## DIRECTIONS FOR THIS TASK
Between the line containing "G04 Created by" and the line containing "1,1,$1+$1,$6,$7*" lies a run of lines; give that run again exactly, with both of those lines, and nothing else from the entries below.

## Electronic design files

# # # # #

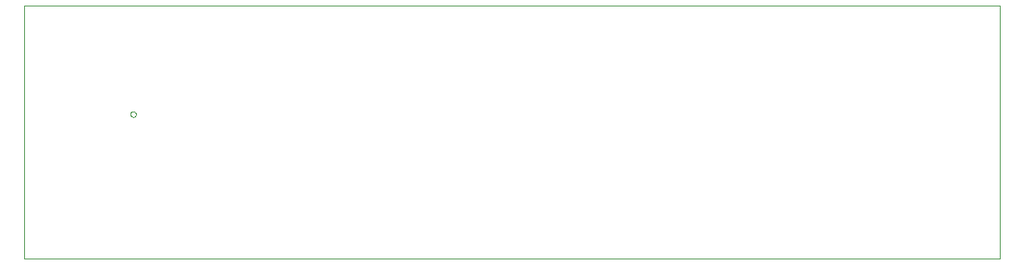
<source format=gko>
G75*
%MOIN*%
%OFA0B0*%
%FSLAX24Y24*%
%IPPOS*%
%LPD*%
%AMOC8*
5,1,8,0,0,1.08239X$1,22.5*
%
%ADD10C,0.0000*%
D10*
X000180Y000180D02*
X000180Y010676D01*
X040550Y010676D01*
X040550Y000180D01*
X000180Y000180D01*
X004562Y006180D02*
X004564Y006201D01*
X004570Y006221D01*
X004579Y006241D01*
X004591Y006258D01*
X004606Y006272D01*
X004624Y006284D01*
X004644Y006292D01*
X004664Y006297D01*
X004685Y006298D01*
X004706Y006295D01*
X004726Y006289D01*
X004745Y006278D01*
X004762Y006265D01*
X004775Y006249D01*
X004786Y006231D01*
X004794Y006211D01*
X004798Y006191D01*
X004798Y006169D01*
X004794Y006149D01*
X004786Y006129D01*
X004775Y006111D01*
X004762Y006095D01*
X004745Y006082D01*
X004726Y006071D01*
X004706Y006065D01*
X004685Y006062D01*
X004664Y006063D01*
X004644Y006068D01*
X004624Y006076D01*
X004606Y006088D01*
X004591Y006102D01*
X004579Y006119D01*
X004570Y006139D01*
X004564Y006159D01*
X004562Y006180D01*
M02*

</source>
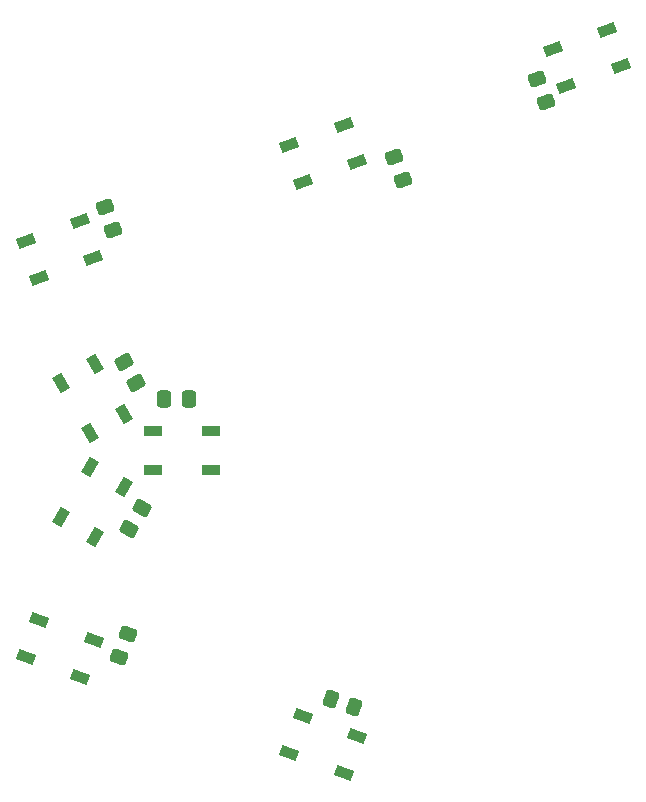
<source format=gbp>
G04 #@! TF.GenerationSoftware,KiCad,Pcbnew,7.0.1*
G04 #@! TF.CreationDate,2023-09-20T22:51:36-04:00*
G04 #@! TF.ProjectId,kirigami_pcb,6b697269-6761-46d6-995f-7063622e6b69,rev?*
G04 #@! TF.SameCoordinates,Original*
G04 #@! TF.FileFunction,Paste,Bot*
G04 #@! TF.FilePolarity,Positive*
%FSLAX46Y46*%
G04 Gerber Fmt 4.6, Leading zero omitted, Abs format (unit mm)*
G04 Created by KiCad (PCBNEW 7.0.1) date 2023-09-20 22:51:36*
%MOMM*%
%LPD*%
G01*
G04 APERTURE LIST*
G04 Aperture macros list*
%AMRoundRect*
0 Rectangle with rounded corners*
0 $1 Rounding radius*
0 $2 $3 $4 $5 $6 $7 $8 $9 X,Y pos of 4 corners*
0 Add a 4 corners polygon primitive as box body*
4,1,4,$2,$3,$4,$5,$6,$7,$8,$9,$2,$3,0*
0 Add four circle primitives for the rounded corners*
1,1,$1+$1,$2,$3*
1,1,$1+$1,$4,$5*
1,1,$1+$1,$6,$7*
1,1,$1+$1,$8,$9*
0 Add four rect primitives between the rounded corners*
20,1,$1+$1,$2,$3,$4,$5,0*
20,1,$1+$1,$4,$5,$6,$7,0*
20,1,$1+$1,$6,$7,$8,$9,0*
20,1,$1+$1,$8,$9,$2,$3,0*%
%AMRotRect*
0 Rectangle, with rotation*
0 The origin of the aperture is its center*
0 $1 length*
0 $2 width*
0 $3 Rotation angle, in degrees counterclockwise*
0 Add horizontal line*
21,1,$1,$2,0,0,$3*%
G04 Aperture macros list end*
%ADD10RoundRect,0.250000X-0.242612X0.529784X-0.580112X-0.054784X0.242612X-0.529784X0.580112X0.054784X0*%
%ADD11RotRect,1.500000X0.900000X200.000000*%
%ADD12RoundRect,0.250000X0.330922X-0.479606X0.561786X0.154687X-0.330922X0.479606X-0.561786X-0.154687X0*%
%ADD13RoundRect,0.250000X-0.561786X0.154687X-0.330922X-0.479606X0.561786X-0.154687X0.330922X0.479606X0*%
%ADD14RotRect,1.500000X0.900000X240.000000*%
%ADD15RoundRect,0.250000X0.479606X0.330922X-0.154687X0.561786X-0.479606X-0.330922X0.154687X-0.561786X0*%
%ADD16R,1.500000X0.900000*%
%ADD17RotRect,1.500000X0.900000X300.000000*%
%ADD18RoundRect,0.250000X-0.580112X0.054784X-0.242612X-0.529784X0.580112X-0.054784X0.242612X0.529784X0*%
%ADD19RotRect,1.500000X0.900000X340.000000*%
%ADD20RoundRect,0.250000X-0.337500X-0.475000X0.337500X-0.475000X0.337500X0.475000X-0.337500X0.475000X0*%
G04 APERTURE END LIST*
D10*
X182208750Y-69391499D03*
X181171250Y-71188501D03*
D11*
X176994111Y-45123761D03*
X178122777Y-48224746D03*
X173518283Y-49900645D03*
X172389617Y-46799660D03*
D12*
X180305154Y-82044931D03*
X181014846Y-80095069D03*
D11*
X221634111Y-28883761D03*
X222762777Y-31984746D03*
X218158283Y-33660645D03*
X217029617Y-30559660D03*
D13*
X179070000Y-43942000D03*
X179779692Y-45891862D03*
D14*
X177842116Y-65931476D03*
X180700000Y-67581476D03*
X178250000Y-71825000D03*
X175392116Y-70175000D03*
D15*
X200144931Y-86254846D03*
X198195069Y-85545154D03*
D13*
X215710308Y-33070138D03*
X216420000Y-35020000D03*
D16*
X183200000Y-66152340D03*
X183200000Y-62852340D03*
X188100000Y-62852340D03*
X188100000Y-66152340D03*
D17*
X175392116Y-58825000D03*
X178250000Y-57175000D03*
X180700000Y-61418524D03*
X177842116Y-63068524D03*
D18*
X180722500Y-57002998D03*
X181760000Y-58800000D03*
D13*
X203580308Y-39700138D03*
X204290000Y-41650000D03*
D19*
X172397223Y-81994746D03*
X173525889Y-78893761D03*
X178130383Y-80569660D03*
X177001717Y-83670645D03*
D20*
X184115000Y-60130000D03*
X186190000Y-60130000D03*
D11*
X199314111Y-37003761D03*
X200442777Y-40104746D03*
X195838283Y-41780645D03*
X194709617Y-38679660D03*
D19*
X194713891Y-90114328D03*
X195842557Y-87013343D03*
X200447051Y-88689242D03*
X199318385Y-91790227D03*
M02*

</source>
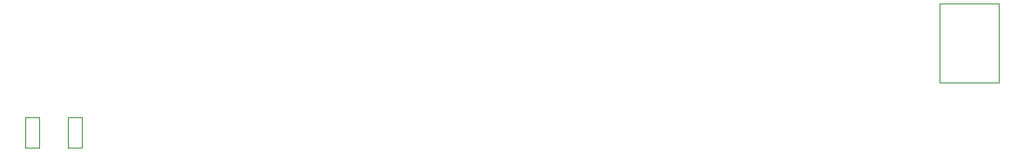
<source format=gbr>
%TF.GenerationSoftware,Altium Limited,Altium Designer,21.6.4 (81)*%
G04 Layer_Color=16711935*
%FSLAX43Y43*%
%MOMM*%
%TF.SameCoordinates,00D99F87-3ADF-4980-A611-A04F0DE90361*%
%TF.FilePolarity,Positive*%
%TF.FileFunction,Other,Mechanical_13*%
%TF.Part,Single*%
G01*
G75*
%TA.AperFunction,NonConductor*%
%ADD91C,0.100*%
D91*
X142074Y10845D02*
Y18505D01*
Y10845D02*
X147874D01*
Y18505D01*
X142074D02*
X147874D01*
X57300Y4450D02*
Y7450D01*
X58700Y4450D02*
Y7450D01*
X57300Y4450D02*
X58700D01*
X57300Y7450D02*
X58700D01*
X54550Y4450D02*
Y7450D01*
X53150Y4450D02*
Y7450D01*
X54550D01*
X53150Y4450D02*
X54550D01*
%TF.MD5,fbf789a541c73e50bcd87823c1291981*%
M02*

</source>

# # # # #

## ANSWER SPACE
G04 Created by KiCad (PCBNEW 7.0.1) date 2023-09-20 22:51:36*
%MOMM*%
%LPD*%
G01*
G04 APERTURE LIST*
G04 Aperture macros list*
%AMRoundRect*
0 Rectangle with rounded corners*
0 $1 Rounding radius*
0 $2 $3 $4 $5 $6 $7 $8 $9 X,Y pos of 4 corners*
0 Add a 4 corners polygon primitive as box body*
4,1,4,$2,$3,$4,$5,$6,$7,$8,$9,$2,$3,0*
0 Add four circle primitives for the rounded corners*
1,1,$1+$1,$2,$3*
1,1,$1+$1,$4,$5*
1,1,$1+$1,$6,$7*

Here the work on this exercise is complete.